Early on the morning of November 20, 1968, a violent explosion occurred at the Consol No. 9 mine in Farmington, WV. Of the 99 miners underground, 78 perished while 21 survived the explosion and escaped to the surface. This explosion was the impetus for passage of the Federal Coal Mine Health and Safety Act of 1969.
In response to the mandates of the Act, Congress authorized construction of the National Mine Health and Safety Academy to train mine inspectors and others whose job it was to enforce the law and regulations. A groundbreaking ceremony for the permanent facility adjacent to the Raleigh County Memorial Airport occurred in a heavy rainstorm on July 29, 1971, and a temporary location opened in Beckley, WV on September 7.
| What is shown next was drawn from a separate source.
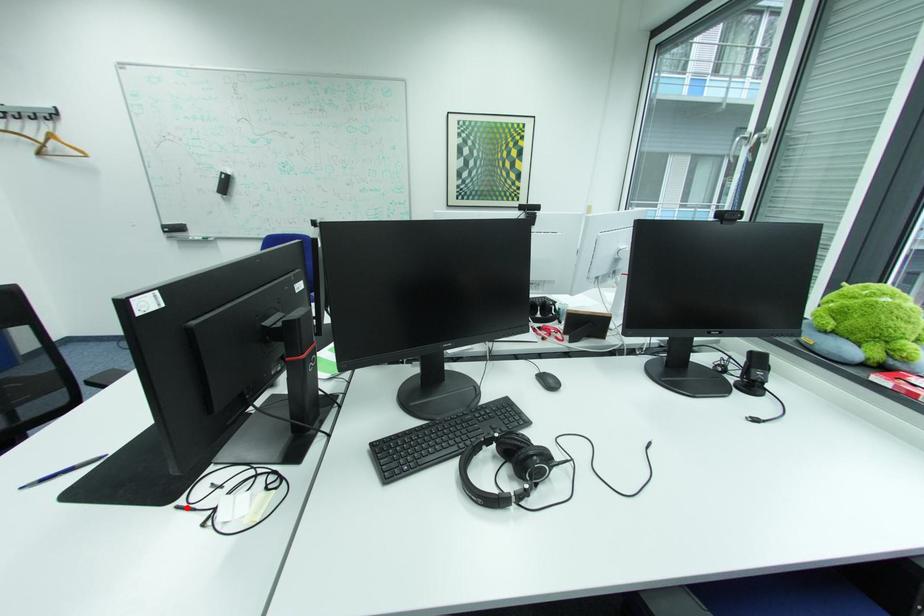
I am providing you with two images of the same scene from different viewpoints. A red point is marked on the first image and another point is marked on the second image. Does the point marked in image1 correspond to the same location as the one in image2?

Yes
It took four years to complete Academy construction. The classroom building was dedicated on April 3, 1976 and the rest of the facility on August 17 – six weeks after the Nation celebrated its 200th birthday.
Congress had created the Mining Enforcement and Safety Administration (MESA) in 1973 as part of the Department of the Interior. In 1977, Congress passed the Federal Mine Health and Safety Act of 1977, which combined the 1969 Act with the 1966 Federal Metal and Nonmetallic Mine Safety Act. MESA's enforcement activities were transferred to the Department of Labor and a new agency - the Mine Safety and Health Administration (MSHA) - was created.
The Academy, however, remained under the Department of the Interior until its transfer to the Department of Labor on July 25, 1979.